Report: Rural schools outpace urban, suburban peers in access to technology
Rural schools are ahead of their suburban and urban counterparts in several measurements of tech proficiency, a new study of data from more than 8,500 K-12 schools across the nation has revealed.
While students who attend rural schools still have difficulty obtaining devices and internet connectivity at home, they actually outpace their suburban and urban counterparts in access to technology and the internet at school, according to a comprehensive analysis by BrightBytes, a data management and learning analytics firm.
Researchers used the CASE framework, which evaluates technology across four domains, to analyze more than 180 million data points from a national survey designed to gauge technology access, utilization and effectiveness.
The four domains encompassed classroom use of technology, including teacher and student integration of technology for communication, collaboration, critical thinking and creativity; support for technology implementation around areas for professional learning for teachers and the extent to which school policies, practices and procedures support the use of technology; student and teacher access to technology at home and at school; and student and teacher perception about the use of technology in the classroom.
By comparing the characteristics of the top 5 percent of schools and the bottom 5 percent of schools evaluated under the framework, researchers were able to extract critical insights into the relationships among school characteristics, such as geographical setting and successful implementation of technology.
“Looking at factors such as access at home and at school, policies, procedures and practices, and professional development needs, we have been able to uncover insights that equip educators and policymakers with specific, data-driven recommendations on how to tailor edtech plans to the needs of individual schools,” said Genevieve Hartman, vice president of research at BrightBytes.
Hartman noted, for example, that rural schools were disproportionately represented among schools scoring in the top 5 percent for access at school, while suburban schools were disproportionately representing in the bottom 5 percent. However, suburban schools were disproportionately represented in the top 5 percent for access at home. This finding suggests that suburban students are more likely to have devices of their own and could benefit from policies that let them to bring their devices to school, she said.
On the other hand, non-rural schools with high rates of students receiving free or reduced-price lunch have more limited tech access at home, reflecting “obvious social-equity differences,” researchers said.
“If we implement polices to allow these students to take home the devices they have in their hands at school, it begins to close that equity gap,” Hartman told EdScoop. “Access at home allows for increased opportunities for blended learning.” Such tweaks in policy, she added, “can have a really big downstream effect.”
BrightBytes researchers also found that schools with high rates of free or reduced-price lunch scored lower across all domains of analysis — except professional learning, “indicating that teachers have the freedom to influence their own professional development regardless of their school characteristics,” the report said.
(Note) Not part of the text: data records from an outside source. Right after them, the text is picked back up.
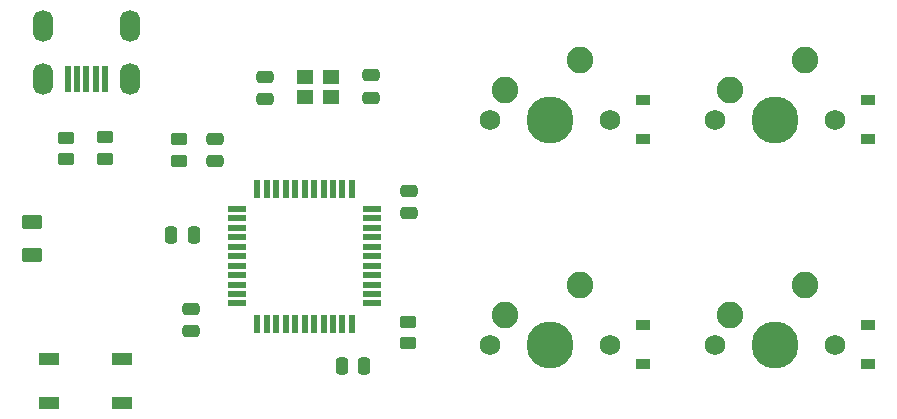
<source format=gbr>
%TF.GenerationSoftware,KiCad,Pcbnew,(6.0.9)*%
%TF.CreationDate,2022-11-11T17:54:53+11:00*%
%TF.ProjectId,Tomie2-Macro-Pad,546f6d69-6532-42d4-9d61-63726f2d5061,rev?*%
%TF.SameCoordinates,Original*%
%TF.FileFunction,Soldermask,Bot*%
%TF.FilePolarity,Negative*%
%FSLAX46Y46*%
G04 Gerber Fmt 4.6, Leading zero omitted, Abs format (unit mm)*
G04 Created by KiCad (PCBNEW (6.0.9)) date 2022-11-11 17:54:53*
%MOMM*%
%LPD*%
G01*
G04 APERTURE LIST*
G04 Aperture macros list*
%AMRoundRect*
0 Rectangle with rounded corners*
0 $1 Rounding radius*
0 $2 $3 $4 $5 $6 $7 $8 $9 X,Y pos of 4 corners*
0 Add a 4 corners polygon primitive as box body*
4,1,4,$2,$3,$4,$5,$6,$7,$8,$9,$2,$3,0*
0 Add four circle primitives for the rounded corners*
1,1,$1+$1,$2,$3*
1,1,$1+$1,$4,$5*
1,1,$1+$1,$6,$7*
1,1,$1+$1,$8,$9*
0 Add four rect primitives between the rounded corners*
20,1,$1+$1,$2,$3,$4,$5,0*
20,1,$1+$1,$4,$5,$6,$7,0*
20,1,$1+$1,$6,$7,$8,$9,0*
20,1,$1+$1,$8,$9,$2,$3,0*%
G04 Aperture macros list end*
%ADD10C,1.750000*%
%ADD11C,3.987800*%
%ADD12C,2.250000*%
%ADD13R,1.200000X0.900000*%
%ADD14RoundRect,0.250000X0.450000X-0.262500X0.450000X0.262500X-0.450000X0.262500X-0.450000X-0.262500X0*%
%ADD15RoundRect,0.250000X-0.475000X0.250000X-0.475000X-0.250000X0.475000X-0.250000X0.475000X0.250000X0*%
%ADD16R,1.800000X1.100000*%
%ADD17RoundRect,0.250000X0.475000X-0.250000X0.475000X0.250000X-0.475000X0.250000X-0.475000X-0.250000X0*%
%ADD18R,0.500000X2.250000*%
%ADD19O,1.700000X2.700000*%
%ADD20R,1.400000X1.200000*%
%ADD21RoundRect,0.250000X-0.450000X0.262500X-0.450000X-0.262500X0.450000X-0.262500X0.450000X0.262500X0*%
%ADD22RoundRect,0.250000X0.250000X0.475000X-0.250000X0.475000X-0.250000X-0.475000X0.250000X-0.475000X0*%
%ADD23R,1.500000X0.550000*%
%ADD24R,0.550000X1.500000*%
%ADD25RoundRect,0.250000X-0.625000X0.375000X-0.625000X-0.375000X0.625000X-0.375000X0.625000X0.375000X0*%
G04 APERTURE END LIST*
D10*
%TO.C,MX4*%
X113823750Y-117475000D03*
D11*
X108743750Y-117475000D03*
D10*
X103663750Y-117475000D03*
D12*
X104933750Y-114935000D03*
X111283750Y-112395000D03*
%TD*%
D10*
%TO.C,MX1*%
X84613750Y-98425000D03*
X94773750Y-98425000D03*
D11*
X89693750Y-98425000D03*
D12*
X85883750Y-95885000D03*
X92233750Y-93345000D03*
%TD*%
D10*
%TO.C,MX3*%
X84613750Y-117475000D03*
X94773750Y-117475000D03*
D11*
X89693750Y-117475000D03*
D12*
X85883750Y-114935000D03*
X92233750Y-112395000D03*
%TD*%
D10*
%TO.C,MX2*%
X103663750Y-98425000D03*
D11*
X108743750Y-98425000D03*
D10*
X113823750Y-98425000D03*
D12*
X104933750Y-95885000D03*
X111283750Y-93345000D03*
%TD*%
D13*
%TO.C,D1*%
X97631250Y-100075000D03*
X97631250Y-96775000D03*
%TD*%
D14*
%TO.C,R3*%
X48768000Y-101774000D03*
X48768000Y-99949000D03*
%TD*%
D15*
%TO.C,C1*%
X74576000Y-94659000D03*
X74576000Y-96559000D03*
%TD*%
D13*
%TO.C,D2*%
X116681250Y-100075000D03*
X116681250Y-96775000D03*
%TD*%
D16*
%TO.C,SW1*%
X47319000Y-122373000D03*
X53519000Y-118673000D03*
X47319000Y-118673000D03*
X53519000Y-122373000D03*
%TD*%
D13*
%TO.C,D4*%
X116681250Y-119125000D03*
X116681250Y-115825000D03*
%TD*%
D15*
%TO.C,C7*%
X59309000Y-114432000D03*
X59309000Y-116332000D03*
%TD*%
D17*
%TO.C,C5*%
X77787500Y-106362500D03*
X77787500Y-104462500D03*
%TD*%
D18*
%TO.C,USB1*%
X52081250Y-94987500D03*
X51281250Y-94987500D03*
X50481250Y-94987500D03*
X49681250Y-94987500D03*
X48881250Y-94987500D03*
D19*
X54131250Y-94987500D03*
X46831250Y-94987500D03*
X46831250Y-90487500D03*
X54131250Y-90487500D03*
%TD*%
D14*
%TO.C,R1*%
X58293000Y-101901000D03*
X58293000Y-100076000D03*
%TD*%
D20*
%TO.C,Y1*%
X71167500Y-96520000D03*
X68967500Y-96520000D03*
X68967500Y-94820000D03*
X71167500Y-94820000D03*
%TD*%
D21*
%TO.C,R4*%
X77724000Y-115546500D03*
X77724000Y-117371500D03*
%TD*%
D17*
%TO.C,C2*%
X65559000Y-96681000D03*
X65559000Y-94781000D03*
%TD*%
D14*
%TO.C,R2*%
X52070000Y-101718750D03*
X52070000Y-99893750D03*
%TD*%
D22*
%TO.C,C3*%
X59558000Y-108204000D03*
X57658000Y-108204000D03*
%TD*%
%TO.C,C6*%
X73977500Y-119255500D03*
X72077500Y-119255500D03*
%TD*%
D23*
%TO.C,U1*%
X63261000Y-113984500D03*
X63261000Y-113184500D03*
X63261000Y-112384500D03*
X63261000Y-111584500D03*
X63261000Y-110784500D03*
X63261000Y-109984500D03*
X63261000Y-109184500D03*
X63261000Y-108384500D03*
X63261000Y-107584500D03*
X63261000Y-106784500D03*
X63261000Y-105984500D03*
D24*
X64961000Y-104284500D03*
X65761000Y-104284500D03*
X66561000Y-104284500D03*
X67361000Y-104284500D03*
X68161000Y-104284500D03*
X68961000Y-104284500D03*
X69761000Y-104284500D03*
X70561000Y-104284500D03*
X71361000Y-104284500D03*
X72161000Y-104284500D03*
X72961000Y-104284500D03*
D23*
X74661000Y-105984500D03*
X74661000Y-106784500D03*
X74661000Y-107584500D03*
X74661000Y-108384500D03*
X74661000Y-109184500D03*
X74661000Y-109984500D03*
X74661000Y-110784500D03*
X74661000Y-111584500D03*
X74661000Y-112384500D03*
X74661000Y-113184500D03*
X74661000Y-113984500D03*
D24*
X72961000Y-115684500D03*
X72161000Y-115684500D03*
X71361000Y-115684500D03*
X70561000Y-115684500D03*
X69761000Y-115684500D03*
X68961000Y-115684500D03*
X68161000Y-115684500D03*
X67361000Y-115684500D03*
X66561000Y-115684500D03*
X65761000Y-115684500D03*
X64961000Y-115684500D03*
%TD*%
D13*
%TO.C,D3*%
X97631250Y-119125000D03*
X97631250Y-115825000D03*
%TD*%
D25*
%TO.C,F1*%
X45847000Y-107058000D03*
X45847000Y-109858000D03*
%TD*%
D17*
%TO.C,C4*%
X61341000Y-101938500D03*
X61341000Y-100038500D03*
%TD*%
M02*

</source>
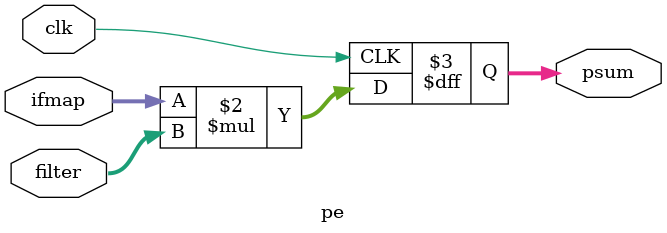
<source format=v>
module pe(
	input clk,
	input [7:0] ifmap, filter,
	output reg [15:0] psum
);

	always @(posedge clk) begin
		psum <= ifmap * filter;
		$display("ifmap: %d, filter: %d, psum: %d", ifmap, filter, psum);
	end
endmodule

</source>
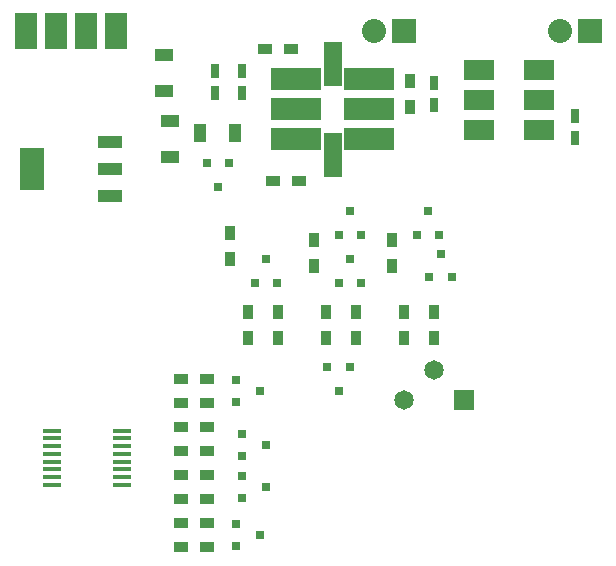
<source format=gbr>
G04 #@! TF.FileFunction,Soldermask,Bot*
%FSLAX46Y46*%
G04 Gerber Fmt 4.6, Leading zero omitted, Abs format (unit mm)*
G04 Created by KiCad (PCBNEW (2015-03-31 BZR 5561)-product) date Tue 28 Apr 2015 10:13:20 PM CDT*
%MOMM*%
G01*
G04 APERTURE LIST*
%ADD10C,0.100000*%
%ADD11C,1.651000*%
%ADD12R,1.651000X1.651000*%
%ADD13R,2.032000X3.657600*%
%ADD14R,2.032000X1.016000*%
%ADD15R,0.750000X1.200000*%
%ADD16R,2.540000X1.651000*%
%ADD17R,1.200000X0.900000*%
%ADD18R,0.900000X1.200000*%
%ADD19R,4.350000X1.900000*%
%ADD20R,1.500000X3.740000*%
%ADD21R,1.600000X1.000000*%
%ADD22R,1.000000X1.600000*%
%ADD23R,0.800100X0.800100*%
%ADD24R,1.500000X0.450000*%
%ADD25R,2.032000X2.032000*%
%ADD26O,2.032000X2.032000*%
%ADD27R,1.905000X3.048000*%
G04 APERTURE END LIST*
D10*
D11*
X107696000Y-134366000D03*
X110236000Y-131826000D03*
D12*
X112776000Y-134366000D03*
D13*
X76200000Y-114808000D03*
D14*
X82804000Y-114808000D03*
X82804000Y-117094000D03*
X82804000Y-112522000D03*
D15*
X91694000Y-108392000D03*
X91694000Y-106492000D03*
X93980000Y-108392000D03*
X93980000Y-106492000D03*
D16*
X119126000Y-106426000D03*
X119126000Y-108966000D03*
X119126000Y-111506000D03*
X114046000Y-111506000D03*
X114046000Y-108966000D03*
X114046000Y-106426000D03*
D15*
X110236000Y-107508000D03*
X110236000Y-109408000D03*
X122174000Y-112202000D03*
X122174000Y-110302000D03*
D17*
X98128000Y-104648000D03*
X95928000Y-104648000D03*
X98806000Y-115824000D03*
X96606000Y-115824000D03*
D18*
X108204000Y-109558000D03*
X108204000Y-107358000D03*
D19*
X98552000Y-112268000D03*
X98552000Y-109728000D03*
X98552000Y-107188000D03*
X104752000Y-107188000D03*
X104752000Y-109728000D03*
X104752000Y-112268000D03*
D20*
X101652000Y-113580500D03*
X101652000Y-105875500D03*
D21*
X87376000Y-108180000D03*
X87376000Y-105180000D03*
X87884000Y-113768000D03*
X87884000Y-110768000D03*
D22*
X93424000Y-111760000D03*
X90424000Y-111760000D03*
D23*
X101224000Y-131572000D03*
X103124000Y-131572000D03*
X102174000Y-133570980D03*
X93487240Y-134554000D03*
X93487240Y-132654000D03*
X95486220Y-133604000D03*
X94013020Y-139126000D03*
X94013020Y-137226000D03*
X96012000Y-138176000D03*
X94013020Y-142682000D03*
X94013020Y-140782000D03*
X96012000Y-141732000D03*
X93487240Y-146746000D03*
X93487240Y-144846000D03*
X95486220Y-145796000D03*
D18*
X101092000Y-129116000D03*
X101092000Y-126916000D03*
X94488000Y-129116000D03*
X94488000Y-126916000D03*
X103632000Y-126916000D03*
X103632000Y-129116000D03*
X97028000Y-126916000D03*
X97028000Y-129116000D03*
X100076000Y-120820000D03*
X100076000Y-123020000D03*
X92964000Y-120228000D03*
X92964000Y-122428000D03*
X107696000Y-129116000D03*
X107696000Y-126916000D03*
X110236000Y-126916000D03*
X110236000Y-129116000D03*
X106680000Y-120820000D03*
X106680000Y-123020000D03*
D17*
X91016000Y-132588000D03*
X88816000Y-132588000D03*
X91016000Y-134620000D03*
X88816000Y-134620000D03*
X91016000Y-136652000D03*
X88816000Y-136652000D03*
X91016000Y-138684000D03*
X88816000Y-138684000D03*
X91016000Y-140716000D03*
X88816000Y-140716000D03*
X91016000Y-142748000D03*
X88816000Y-142748000D03*
X91016000Y-144780000D03*
X88816000Y-144780000D03*
X91016000Y-146812000D03*
X88816000Y-146812000D03*
D24*
X83820000Y-136958000D03*
X83820000Y-137608000D03*
X83820000Y-138258000D03*
X83820000Y-138908000D03*
X83820000Y-139558000D03*
X83820000Y-140208000D03*
X83820000Y-140858000D03*
X83820000Y-141508000D03*
X77920000Y-141508000D03*
X77920000Y-140858000D03*
X77920000Y-140208000D03*
X77920000Y-139558000D03*
X77920000Y-138908000D03*
X77920000Y-138258000D03*
X77920000Y-137608000D03*
X77920000Y-136958000D03*
D23*
X104074000Y-124444760D03*
X102174000Y-124444760D03*
X103124000Y-122445780D03*
X96962000Y-124444760D03*
X95062000Y-124444760D03*
X96012000Y-122445780D03*
X104074000Y-120380760D03*
X102174000Y-120380760D03*
X103124000Y-118381780D03*
X111760000Y-123952000D03*
X109860000Y-123952000D03*
X110810000Y-121953020D03*
X110678000Y-120380760D03*
X108778000Y-120380760D03*
X109728000Y-118381780D03*
X90998000Y-114315240D03*
X92898000Y-114315240D03*
X91948000Y-116314220D03*
D25*
X107696000Y-103124000D03*
D26*
X105156000Y-103124000D03*
D25*
X123444000Y-103124000D03*
D26*
X120904000Y-103124000D03*
D27*
X80772000Y-103124000D03*
X78232000Y-103124000D03*
X75692000Y-103124000D03*
X83312000Y-103124000D03*
M02*

</source>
Hartman suggested that fully understanding the reasons behind some of the findings — geographic discrepancies in access, for example — will require additional research.
“The fact that student populations in rural schools are much smaller is going to make it a lot easier for a school to achieve a one-to-one ratio in the classroom,” she said. “Obviously, it requires digging into additional data to really understand it and maybe interviews with some of the key rural schools. But I think [the survey] is our first pass at understanding the scenario.”
The most valuable takeaway from the study, Hartman said, is that the aggregate data from the research confirms that there are many characteristics that hinder or enable the success of high-performing or low-performing schools.
These insights can help offer a way forward for the use of technology in schools, whether rural, suburban or urban, and guide school administrators to adopt policies necessary to improve student outcomes, she said.